Blood transfusions are common in patients with end-stage liver disease (ESLD), and their effects on sensitization, rejection, and liver graft survival are not well known. These effects were examined in 121 recipients of primary liver grafts, surviving > or = 30 days. Ninety-six (79%) patients received transfusions before transplantation. Transfusion recipients had significantly fewer severe or recurrent rejection episodes (18%), compared with patients who did not receive transfusions (42%, P=0.006), if the first transfusion was > or = 90 days before the transplant.
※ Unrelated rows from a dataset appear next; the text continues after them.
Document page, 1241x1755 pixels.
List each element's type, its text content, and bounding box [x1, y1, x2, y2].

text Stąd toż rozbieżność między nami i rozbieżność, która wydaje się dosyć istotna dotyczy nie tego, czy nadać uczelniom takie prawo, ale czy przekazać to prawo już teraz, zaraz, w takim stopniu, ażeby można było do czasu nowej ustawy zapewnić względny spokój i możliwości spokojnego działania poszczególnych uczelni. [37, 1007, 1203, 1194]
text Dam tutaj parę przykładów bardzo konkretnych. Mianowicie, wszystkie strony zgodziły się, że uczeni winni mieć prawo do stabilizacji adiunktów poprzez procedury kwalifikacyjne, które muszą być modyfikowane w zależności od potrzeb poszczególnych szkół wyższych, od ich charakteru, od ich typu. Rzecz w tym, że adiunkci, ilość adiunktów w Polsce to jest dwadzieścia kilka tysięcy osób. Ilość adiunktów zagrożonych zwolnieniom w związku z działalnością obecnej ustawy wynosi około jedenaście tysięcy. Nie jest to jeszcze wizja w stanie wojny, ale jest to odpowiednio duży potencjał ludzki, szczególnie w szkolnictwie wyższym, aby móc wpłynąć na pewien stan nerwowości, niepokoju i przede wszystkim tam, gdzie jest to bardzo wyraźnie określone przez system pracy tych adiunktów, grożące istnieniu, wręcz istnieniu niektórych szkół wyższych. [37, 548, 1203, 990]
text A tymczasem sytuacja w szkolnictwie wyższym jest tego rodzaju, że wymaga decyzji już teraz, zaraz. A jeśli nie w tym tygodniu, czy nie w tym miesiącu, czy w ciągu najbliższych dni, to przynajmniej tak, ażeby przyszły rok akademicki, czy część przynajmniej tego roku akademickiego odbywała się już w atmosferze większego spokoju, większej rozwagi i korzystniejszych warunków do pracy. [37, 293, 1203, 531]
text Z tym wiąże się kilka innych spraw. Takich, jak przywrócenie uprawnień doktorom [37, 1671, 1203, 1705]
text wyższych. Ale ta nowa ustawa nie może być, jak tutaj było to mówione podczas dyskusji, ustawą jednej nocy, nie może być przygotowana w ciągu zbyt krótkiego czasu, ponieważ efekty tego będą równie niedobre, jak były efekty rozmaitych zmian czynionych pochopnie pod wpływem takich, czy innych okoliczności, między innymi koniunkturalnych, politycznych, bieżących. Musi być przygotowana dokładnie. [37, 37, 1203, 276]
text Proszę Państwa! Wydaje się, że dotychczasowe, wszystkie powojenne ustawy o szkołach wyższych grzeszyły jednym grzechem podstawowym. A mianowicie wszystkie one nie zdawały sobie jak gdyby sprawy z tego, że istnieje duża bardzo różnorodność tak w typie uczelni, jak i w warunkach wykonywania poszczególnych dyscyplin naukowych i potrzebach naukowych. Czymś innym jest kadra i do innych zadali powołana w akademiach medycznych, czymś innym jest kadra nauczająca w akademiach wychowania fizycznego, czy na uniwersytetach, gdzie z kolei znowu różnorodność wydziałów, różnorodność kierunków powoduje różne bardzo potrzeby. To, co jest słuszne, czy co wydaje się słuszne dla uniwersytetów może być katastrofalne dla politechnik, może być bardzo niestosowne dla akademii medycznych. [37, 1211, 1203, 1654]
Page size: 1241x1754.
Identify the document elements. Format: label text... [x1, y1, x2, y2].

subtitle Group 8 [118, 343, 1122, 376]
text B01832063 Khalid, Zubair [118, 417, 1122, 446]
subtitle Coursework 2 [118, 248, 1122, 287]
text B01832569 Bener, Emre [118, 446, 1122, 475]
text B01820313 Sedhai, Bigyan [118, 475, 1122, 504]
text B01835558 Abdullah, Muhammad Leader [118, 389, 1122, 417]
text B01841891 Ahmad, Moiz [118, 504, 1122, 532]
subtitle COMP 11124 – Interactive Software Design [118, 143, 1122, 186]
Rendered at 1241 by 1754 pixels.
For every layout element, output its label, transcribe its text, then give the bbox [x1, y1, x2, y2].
Patients with alcoholic ESLD (n=49) had significantly fewer severe rejection episodes when compared with the nonalcoholic (n=72) patients (12% vs. 35%, P=0.004). The transfusion benefit was, however, more apparent and significant in the nonalcoholic (26% vs. 56% in nontransfused, P=0.02) than among the alcoholic recipients (6% vs. 25%, P=0.1). This finding is, most likely, due to a combination of a higher rate of severe rejection and the statistical power of the larger number of recipients in the nonalcoholic group. This finding is further corroborated by a multivariate analysis in which blood transfusions retained their benefit (P<0.05) independent of recipients age and diagnosis. Graft and patient survival were not significantly different in the transfused versus nontransfused groups. Transfusion recipients had a higher panel antibody (11.4+/-23.4 vs. 2.7+/-8.1, P<0.02) but no increased risk of a positive crossmatch. In liver recipients, blood transfusions diminish the risk of rejection independent of recipients age and the cause of ESLD.